- [STATED GOAL]: Echo the records starting at the line that contains "[206, 76, 272, 125] [180, 86, 325, 281]" and ending at the line that contains "boy wears shirt", with both of those lines included.

══ ENTRIES

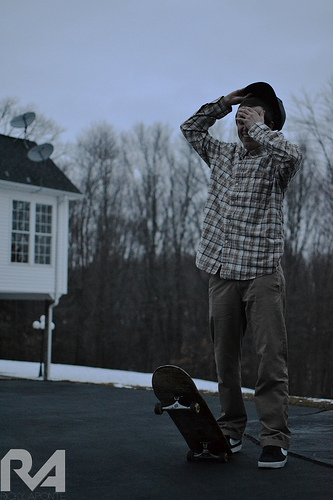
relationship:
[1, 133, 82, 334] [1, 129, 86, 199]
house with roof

════
══ ENTRIES

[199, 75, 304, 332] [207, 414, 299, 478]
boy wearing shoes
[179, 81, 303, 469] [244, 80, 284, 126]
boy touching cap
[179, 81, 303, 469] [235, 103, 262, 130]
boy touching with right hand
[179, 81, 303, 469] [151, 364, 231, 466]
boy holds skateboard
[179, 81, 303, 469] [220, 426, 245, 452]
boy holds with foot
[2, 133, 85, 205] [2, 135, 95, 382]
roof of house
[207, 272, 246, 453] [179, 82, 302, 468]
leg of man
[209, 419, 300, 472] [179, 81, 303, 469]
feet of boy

════
══ ENTRIES

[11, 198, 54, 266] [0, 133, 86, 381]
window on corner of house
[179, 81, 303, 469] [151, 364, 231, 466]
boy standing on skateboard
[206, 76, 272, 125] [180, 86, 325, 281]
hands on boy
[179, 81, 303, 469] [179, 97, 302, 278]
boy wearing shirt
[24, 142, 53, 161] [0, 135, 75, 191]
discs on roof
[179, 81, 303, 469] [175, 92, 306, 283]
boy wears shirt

════

- [EXERCISE SOLUTION]:
[206, 76, 272, 125] [180, 86, 325, 281]
hands on boy
[179, 81, 303, 469] [179, 97, 302, 278]
boy wearing shirt
[24, 142, 53, 161] [0, 135, 75, 191]
discs on roof
[179, 81, 303, 469] [175, 92, 306, 283]
boy wears shirt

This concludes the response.